Dass konkrete Pläne für Bochum gegen den Willen der Betroffenen in die Resolution aufgenommen und veröffentlicht wurden, brachte Einenkel regelrecht in Rage. Ein „einmaliges Vorgehen“ der IG Metall sei das, „so etwas habe ich noch nie erlebt“, sagte er dieser Zeitung. Bereits vor den Verhandlungen Zugeständnisse zu machen, nannte er zudem taktisch höchst fragwürdig.

Dazu gehört auch der Verweis der IG-Metall-Zentrale auf die Möglichkeit, in kriselnden Unternehmen vom Flächentarif abzuweichen. Den weiteren Verzicht auf die jüngsten Tariferhöhungen hatte Einenkel bis zuletzt abgelehnt. Opel-Aufsichtsratschef und GM-Manager Stephen Girsky hatte dies aber gefordert und mit einer Schließung des Werks bereits Ende 2014 gedroht, sollten die Sanierungs-Gespräche nicht vorangehen.
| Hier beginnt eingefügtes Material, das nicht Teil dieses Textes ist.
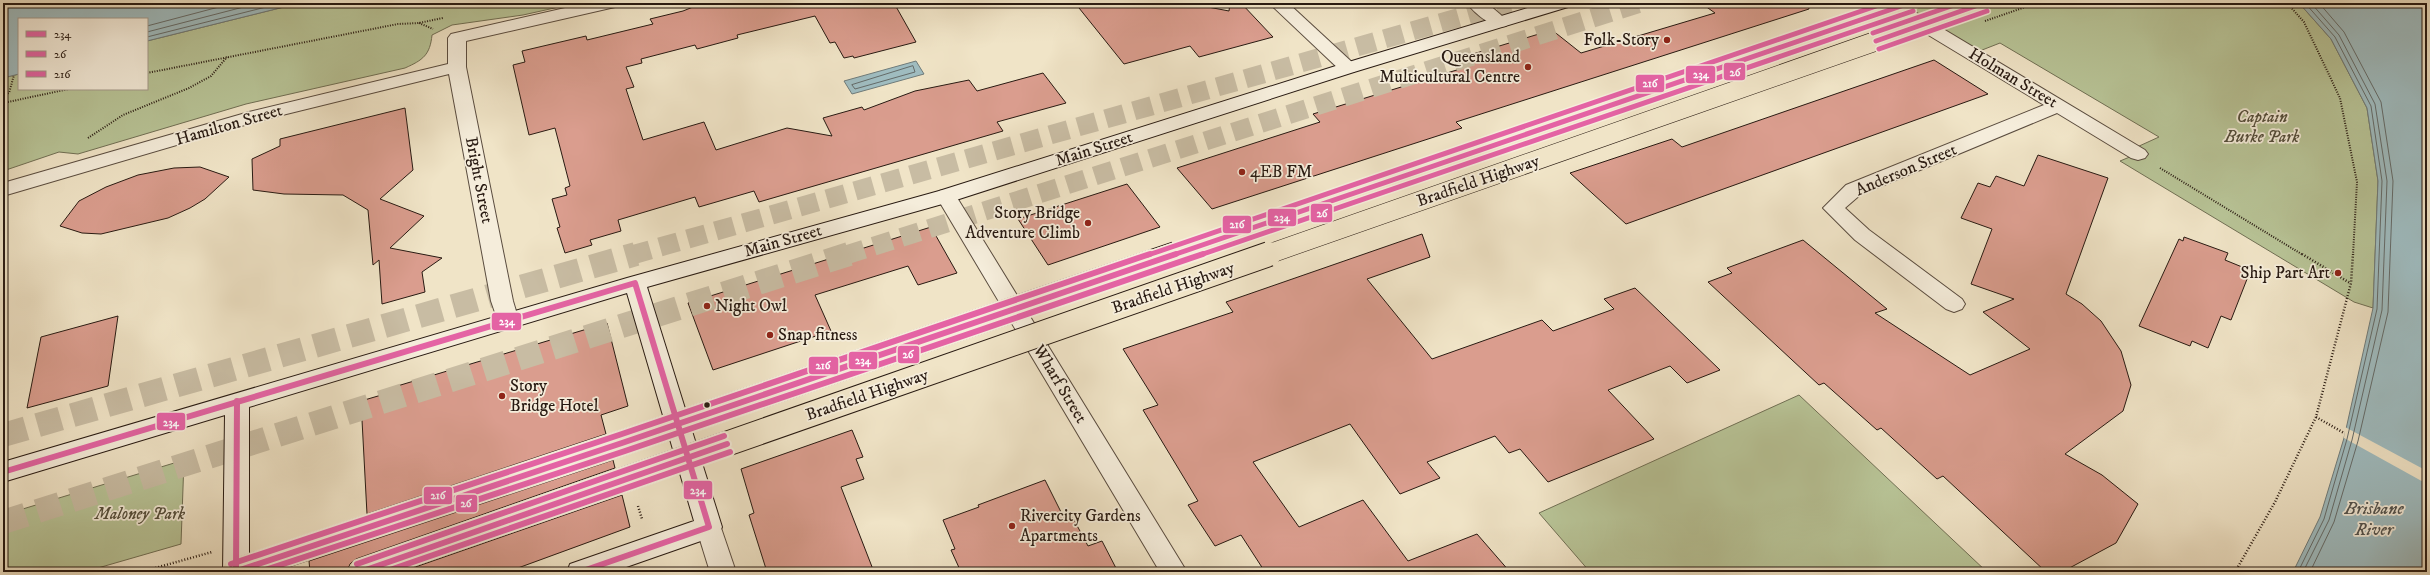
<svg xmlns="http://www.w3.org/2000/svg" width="2430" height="575" viewBox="0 0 2430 575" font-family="'IM FELL DW Pica',serif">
<rect width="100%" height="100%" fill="#f0e4c7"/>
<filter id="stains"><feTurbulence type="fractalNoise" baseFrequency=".005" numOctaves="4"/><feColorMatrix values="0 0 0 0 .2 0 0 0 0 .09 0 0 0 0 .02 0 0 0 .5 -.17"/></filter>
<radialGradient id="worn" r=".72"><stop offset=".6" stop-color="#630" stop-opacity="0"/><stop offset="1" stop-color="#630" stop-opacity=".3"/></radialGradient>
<g fill="#b8c497" stroke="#706f54">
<path d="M300 3H577L523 15 452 25 432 35C430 55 423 60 405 68L246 104 78 154 59 152 3 171V78L19 74V89H147V41Z"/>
<polygon points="1899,3 2299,3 2331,39 2367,108 2378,181 2373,308 2354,302 2120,161 2137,154 2137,147 2159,137 2000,43 1977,52"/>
<polygon points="1799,395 1987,572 1590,572 1539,513"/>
<polygon points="184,460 181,544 84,572 3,572 3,515"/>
</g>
<g fill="#9fbcc0" stroke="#6f7b7a">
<polygon points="3,3 300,3 147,41 147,19 19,19 19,74 3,78"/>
<polygon points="2299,3 2427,3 2427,572 2293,572 2320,517 2344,438 2373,308 2378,181 2367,108 2331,39"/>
<polygon points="916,61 924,74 852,94 844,81"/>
</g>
<polygon fill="#f0e4c7" points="2345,427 2427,471 2427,484 2344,438"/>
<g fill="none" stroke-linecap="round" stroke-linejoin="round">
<g stroke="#646b69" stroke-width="1">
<polyline points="147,26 234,3"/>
<polyline points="147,32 259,3"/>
<polyline points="147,37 282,3"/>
<polygon points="913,66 915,72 855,89 852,85"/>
<polyline points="2298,572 2324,519 2347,439 2377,309 2382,181 2371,106 2335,37 2305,3"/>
<polyline points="2303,572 2329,520 2352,440 2382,310 2387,181 2375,104 2339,35 2311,3"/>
<polyline points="2310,572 2334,522 2358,441 2388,312 2393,181 2381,102 2344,32 2319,3"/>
</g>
</g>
<g fill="#da9d8e" stroke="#281a12">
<polygon points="703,3 894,3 916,42 854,58 853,56 844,58 835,42 830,43 815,16 737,35 738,38 697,49 695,45 641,59 642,63 626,67 634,87 626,89 643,140 704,122 716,150 787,128 832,136 823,118 862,107 864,110 915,91 969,80 977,91 1043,73 1066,103 997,122 1003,131 759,202 754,191 699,207 695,197 618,220 621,231 590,240 592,245 565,253 557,228 560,227 552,199 567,195 565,188 570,186 555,128 529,135 513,65 525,62 522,51 586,36 587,40 653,24 650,19 683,11"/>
<polygon points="1075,3 1187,3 1229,11 1230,3 1241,3 1273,37 1199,57 1190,46 1124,64"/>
<polygon points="1701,3 1808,3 1809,9 1456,122 1462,128 1212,209 1177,168 1320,122 1313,114 1460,69 1450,61 1552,30 1581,53 1715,13"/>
<polygon points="1934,60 1988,94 1626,224 1570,173 1672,139 1682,147"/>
<polygon points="405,108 413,170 380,199 424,216 390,248 442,258 422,272 425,292 382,304 379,260 373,265 368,210 343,195 284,194 253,190 252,159 280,146 280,139"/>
<polygon points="2038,155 2108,178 2066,294 2082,304 2101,321 2121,351 2131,385 2123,411 2065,454 2102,475 2138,504 2116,543 2062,572 2046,572 1943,476 1937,479 1881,428 1877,430 1824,383 1819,385 1708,282 1732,273 1727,268 1803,240 1887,309 1875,313 1970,375 2030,349 1983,312 2014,299 1971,284 1992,229 1961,218 1978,183 1990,187 1996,176 2024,186"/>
<polygon points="200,167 229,177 205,199 190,208 168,218 101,234 82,233 60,226 79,201 106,187 138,175 174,168"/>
<polygon points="1127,184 1160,227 1048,265 1018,219"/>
<polygon points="931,227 957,273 918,285 908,266 815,295 831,331 713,370 688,303"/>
<polygon points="1422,234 1430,257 1367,279 1432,359 1542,320 1553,331 1614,309 1604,299 1635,288 1720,370 1687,383 1670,366 1608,390 1654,439 1548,482 1520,449 1509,453 1495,436 1427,462 1440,478 1400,494 1350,424 1253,462 1299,527 1363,500 1408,561 1477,534 1510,572 1265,572 1241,535 1215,546 1188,505 1198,501 1143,410 1158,405 1123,349 1233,312 1226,302"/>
<polygon points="2184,237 2228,253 2225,260 2247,269 2246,272 2249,274 2231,320 2221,316 2208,348 2192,341 2190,346 2139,326 2179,239 2183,241"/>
<polygon points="118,316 108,386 27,408 41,337"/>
<polygon points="607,323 628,406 601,415 606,434 367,514 361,401 395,391 394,387"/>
<polygon points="852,430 863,457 856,459 864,479 841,487 874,572 767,572 749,515 754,513 741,469"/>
<polygon points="613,460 615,468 356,559 350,564 347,572 310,572 309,561"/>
<polygon points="1045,480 1065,520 1073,518 1088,546 1102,541 1118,572 961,572 951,550 955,549 943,520 979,507 978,505"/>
<polygon points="622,495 630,527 507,572 401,572"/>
</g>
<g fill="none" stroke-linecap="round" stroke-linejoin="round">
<g stroke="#c8bca3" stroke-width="19" stroke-dasharray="19 10" stroke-linecap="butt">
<polyline points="632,255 1510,3"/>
<polyline points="846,255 1640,3"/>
</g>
<g stroke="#c8bca3" stroke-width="24" stroke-dasharray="24 12" stroke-linecap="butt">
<polyline points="3,435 636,254"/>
<polyline points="3,522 849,254"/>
</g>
<g stroke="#5a4c3f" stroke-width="2">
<g id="street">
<polygon points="587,3 618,3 615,7 466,41 466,67 513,301 519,321 516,327 508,329 500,327 491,301 449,74 262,120 3,196 3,183 249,112 448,64 448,38 451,34"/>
<polygon points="1269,3 1288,3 1354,64 1357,68 1354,72 1342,72"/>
<path d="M1467 3H1487L1509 22 1506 26C1493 29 1475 14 1467 3Z"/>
<polygon points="1879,3 1900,3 2145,150 2148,154 2145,158 2138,160 2131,158 2057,113 1860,195 1845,208 1869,230 1962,299 1965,304 1962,309 1954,312 1946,309 1855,240 1823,208 1846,185 2044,105 1882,7"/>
<polygon points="946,190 953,191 956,196 1187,572 1160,572 936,196 939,191"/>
<polygon points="709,516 718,519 736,572 710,572 696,527 700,519"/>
</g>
</g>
<g stroke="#281a12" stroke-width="2">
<polygon id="secondary" points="1544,3 1571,3 1568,7 1354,72 953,201 647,287 722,527 718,535 612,572 567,572 570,564 694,521 627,293 249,407 249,572 223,572 225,415 3,482 3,462 627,278 939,191 1342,64"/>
</g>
<g stroke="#281a12" stroke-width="2">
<polygon id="highway" points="1968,3 1993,3 1990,7 1959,17 1953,16 1950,12 1953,8"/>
</g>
<g stroke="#281a12" stroke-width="2" stroke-dasharray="1 1.5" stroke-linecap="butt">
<polyline points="2287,3 2304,22 2340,98 2357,182 2353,255"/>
<polyline points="419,23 433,29"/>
<polyline points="147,73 398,24 419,23 443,18"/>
<polyline points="3,95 9,93 14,75"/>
<polyline points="3,103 69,89"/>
<polyline points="88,138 123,115 189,88 211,76 227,57"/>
<polyline points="2160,168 2303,255"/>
</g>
<g stroke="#281a12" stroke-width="2.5" stroke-dasharray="1 2" stroke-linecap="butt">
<polyline points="2302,254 2350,283"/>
<polyline points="2316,417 2344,433"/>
<polyline points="638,506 642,519"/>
<polyline points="2235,572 2275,502 2316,417 2351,283 2353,254"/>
</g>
<use href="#street" fill="#f5eddb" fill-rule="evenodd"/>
<use href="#secondary" fill="#f5eddb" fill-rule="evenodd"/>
<use href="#highway" fill="#f0e4c7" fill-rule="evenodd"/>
<g stroke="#281a12" stroke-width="20" stroke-linecap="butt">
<g id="highway-bridge-far1">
<polyline points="1173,255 1910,3"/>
<polyline points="1266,255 1959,12"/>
</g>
</g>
<g stroke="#281a12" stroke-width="26" stroke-linecap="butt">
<g id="highway-bridge">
<polyline points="234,572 622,443 1176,254"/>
<polyline points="360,572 1269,254"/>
</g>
</g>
<polyline stroke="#281a12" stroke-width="2" stroke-dasharray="1 1.5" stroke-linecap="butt" points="1985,21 2037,3"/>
<polyline stroke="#281a12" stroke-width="2.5" stroke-dasharray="1 2" stroke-linecap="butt" points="141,572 212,552"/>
<use href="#highway-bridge-far1" stroke="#f0e4c7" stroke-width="19"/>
<use href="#highway-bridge" stroke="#f0e4c7" stroke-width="24"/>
<g stroke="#f5eddb" stroke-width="8">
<g id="bus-1-far1">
<polyline points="1876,41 1984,3"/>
<polyline points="1173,255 1910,3"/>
</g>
</g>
<g stroke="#f5eddb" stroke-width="10">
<g id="bus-1">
<polyline points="3,472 635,283 709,527 580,572"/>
<polyline points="234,572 622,443 1176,254"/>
<polyline points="236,572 237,401"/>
<polyline points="360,572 727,444"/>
</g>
</g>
<g stroke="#f5eddb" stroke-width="8">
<g id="bus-2-far1">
<polyline points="1879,49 1987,11"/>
<polyline points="1200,255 1913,11"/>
</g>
</g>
<g stroke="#f5eddb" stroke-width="10">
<g id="bus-2">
<polyline points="259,572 625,451 1203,254"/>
<polyline points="384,572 730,452"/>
</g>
</g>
<g stroke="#f5eddb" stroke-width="8">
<g id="bus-3-far1">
<polyline points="1873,33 1960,3"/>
<polyline points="1148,255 1885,3"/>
</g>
</g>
<g stroke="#f5eddb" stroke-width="10">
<g id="bus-3">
<polyline points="231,564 619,435 1150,254"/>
<polyline points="357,564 724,436"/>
</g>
</g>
<use href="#bus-1-far1" stroke="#e463a4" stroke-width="5"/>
<use href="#bus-1" stroke="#e463a4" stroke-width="6"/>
<use href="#bus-2-far1" stroke="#e463a4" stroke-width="5"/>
<use href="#bus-2" stroke="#e463a4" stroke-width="6"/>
<use href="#bus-3-far1" stroke="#e463a4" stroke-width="5"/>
<use href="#bus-3" stroke="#e463a4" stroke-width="6"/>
</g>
<g fill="#8f2418" stroke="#f5eddb" stroke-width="1.5">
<circle cx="1667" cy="40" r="4"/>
<circle cx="1528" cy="67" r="4"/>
<circle cx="1242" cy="172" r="4"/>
<circle cx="1088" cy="223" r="4"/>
<circle cx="2338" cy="273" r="4"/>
<circle cx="707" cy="306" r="4"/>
<circle cx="770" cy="335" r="4"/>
<circle cx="502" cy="396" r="4"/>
<circle cx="1012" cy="526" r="4"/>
</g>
<circle fill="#281a12" stroke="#f5eddb" stroke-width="1.5" cx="707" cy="405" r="3.5"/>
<g text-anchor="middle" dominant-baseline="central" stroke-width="3.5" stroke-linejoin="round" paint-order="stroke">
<g font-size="17" fill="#281a12" stroke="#f5eddb" text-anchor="start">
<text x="1659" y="40" text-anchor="end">Folk-Story</text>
<text x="1520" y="57" text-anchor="end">Queensland<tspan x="1520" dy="20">Multicultural Centre</tspan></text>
<text x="1250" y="172">4EB FM</text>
<text x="1080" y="213" text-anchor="end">Story Bridge<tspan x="1080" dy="20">Adventure Climb</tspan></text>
<text x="2330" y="273" text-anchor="end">Ship Part Art</text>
<text x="715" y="306">Night Owl</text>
<text x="778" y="335">Snap fitness</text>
<text x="510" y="386">Story<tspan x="510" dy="20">Bridge Hotel</tspan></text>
<text x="1020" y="516">Rivercity Gardens<tspan x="1020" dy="20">Apartments</tspan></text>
</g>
<g font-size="17" fill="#281a12" stroke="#f5eddb">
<text transform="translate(2013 78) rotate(31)">Holman Street</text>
<text transform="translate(229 125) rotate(-16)">Hamilton Street</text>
<text transform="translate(1094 149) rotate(-18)">Main Street</text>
<text transform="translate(1906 170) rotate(-23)">Anderson Street</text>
<text transform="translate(479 180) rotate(79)">Bright Street</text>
<text transform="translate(1478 181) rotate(-19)">Bradfield Highway</text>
<text transform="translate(783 241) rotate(-16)">Main Street</text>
<text transform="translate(1173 288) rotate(-19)">Bradfield Highway</text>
<text transform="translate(1060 384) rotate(59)">Wharf Street</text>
<text transform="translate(867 395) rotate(-19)">Bradfield Highway</text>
</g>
<g font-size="17" font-style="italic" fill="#534d3a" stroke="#f5eddb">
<text x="2262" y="117">Captain<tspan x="2262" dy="20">Burke Park</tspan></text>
<text x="140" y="514">Maloney Park</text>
</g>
<g font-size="18" font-style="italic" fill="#52534f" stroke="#f5eddb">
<text x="2374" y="509">Brisbane<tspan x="2374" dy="21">River</tspan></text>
</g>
</g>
<g stroke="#f5eddb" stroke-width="1.5">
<rect x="1723" y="62" width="23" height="19" rx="4" fill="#e463a4"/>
<rect x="1685" y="65" width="31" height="19" rx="4" fill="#e463a4"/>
<rect x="1635" y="74" width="30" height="19" rx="4" fill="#e463a4"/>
<rect x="1310" y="203" width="23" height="20" rx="4" fill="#e463a4"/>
<rect x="1267" y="208" width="30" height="19" rx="4" fill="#e463a4"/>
<rect x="1222" y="215" width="30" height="19" rx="4" fill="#e463a4"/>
<rect x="491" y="312" width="31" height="19" rx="4" fill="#e463a4"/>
<rect x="897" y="345" width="23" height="19" rx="4" fill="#e463a4"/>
<rect x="848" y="351" width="30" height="19" rx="4" fill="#e463a4"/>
<rect x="808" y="356" width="31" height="19" rx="4" fill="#e463a4"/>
<rect x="156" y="412" width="30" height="19" rx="4" fill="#e463a4"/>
<rect x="683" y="480" width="30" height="20" rx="4" fill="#e463a4"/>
<rect x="423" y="486" width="30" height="19" rx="4" fill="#e463a4"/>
<rect x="455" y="494" width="23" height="19" rx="4" fill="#e463a4"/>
</g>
<g font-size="11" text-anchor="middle" font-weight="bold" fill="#fff">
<text x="1735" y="76">26</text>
<text x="1701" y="78">234</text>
<text x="1650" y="87">216</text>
<text x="1322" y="217">26</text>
<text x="1282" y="221">234</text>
<text x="1237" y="228">216</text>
<text x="507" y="325">234</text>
<text x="908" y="358">26</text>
<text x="863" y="364">234</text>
<text x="823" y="369">216</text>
<text x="171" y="426">234</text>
<text x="698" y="494">234</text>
<text x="438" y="499">216</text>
<text x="466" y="507">26</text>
</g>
<rect width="2430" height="575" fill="none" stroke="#f0e4c7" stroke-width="16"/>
<rect x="4" y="4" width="2422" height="567" fill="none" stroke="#281a12" stroke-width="2"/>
<rect x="8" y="8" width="2414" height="559" fill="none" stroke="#281a12"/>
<rect x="18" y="18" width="130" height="72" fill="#f5eddb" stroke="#a3998b"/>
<rect x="26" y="31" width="20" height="6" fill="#e463a4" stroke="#a3998b"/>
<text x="54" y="38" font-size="12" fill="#281a12">234</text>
<rect x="26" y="51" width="20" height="6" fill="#e463a4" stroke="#a3998b"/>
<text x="54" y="58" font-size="12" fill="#281a12">26</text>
<rect x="26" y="71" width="20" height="6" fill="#e463a4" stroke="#a3998b"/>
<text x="54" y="78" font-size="12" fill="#281a12">216</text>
<rect width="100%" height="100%" filter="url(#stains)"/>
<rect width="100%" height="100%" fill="url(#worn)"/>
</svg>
Land NRW steckt in der Zwickmühle

Offenkundig nahm die IG Metall diese Drohung ernst. Ihre Sorge gilt angesichts der dramatischen Lage allen Standorten. Das lässt sich von außen als pragmatisch und verantwortungsbewusst deuten, jedoch zu dem Preis, dass sich die Bochumer Opelaner im Stich gelassen fühlen.

In der Zwickmühle steckt nicht nur die IG Metall, sondern auch die Politik in NRW. Die Landesregierung verhandelt derzeit mit GM über das Zukunftsprogramm „Bochum Perspektive 2022“. Dabei geht es darum, was künftig auf den riesigen, schon heute zum Großteil ungenutzten Flächen angesiedelt werden kann. Wenn Opel sie bereitstellen soll, deren Vermarktung die Politik selbst bestimmen will, muss aber erst einmal geklärt sein, was wann aus dem Opel-Werk wird. Eine Entscheidung, die das Ende der Produktion in zwei oder vier Jahren bedeutet, kann die Landesregierung nicht forcieren wollen. Gleichwohl kann sie erst dann jene Pläne verkünden, an denen parallel mit GM und IG Metall gefeilt wird.

Auch darauf spielt die IG-Metall-Resolution an, wenn es heißt, die Opel-Arbeitsplätze sollten den „Kern einer weiteren Ansiedlungsstrategie für den Standort Bochum“ bilden. Für die meisten Bochumer Opelaner klingt das nach Ersatzarbeitsplätzen für ihre dann nicht mehr vorhandenen Stellen.

Darüber gibt es auch noch Unstimmigkeiten zwischen Land und Stadt. Vertreter Bochums wurden zu den letzten Gesprächen mit GM nicht mehr eingeladen. Die Stadt wiederum brachte gestern neue Bebauungspläne für die Opel-Werksgelände auf den Weg, um eine Vermarktung durch Opel selbst zu blockieren. Umgekehrt ist man für eine öffentlich gesteuerte Vermarktung darauf angewiesen, dass GM die Flächen abtritt. Ohne weit reichende Kompromisse auf mehreren Ebenen bewegt sich künftig nichts mehr in Bochum.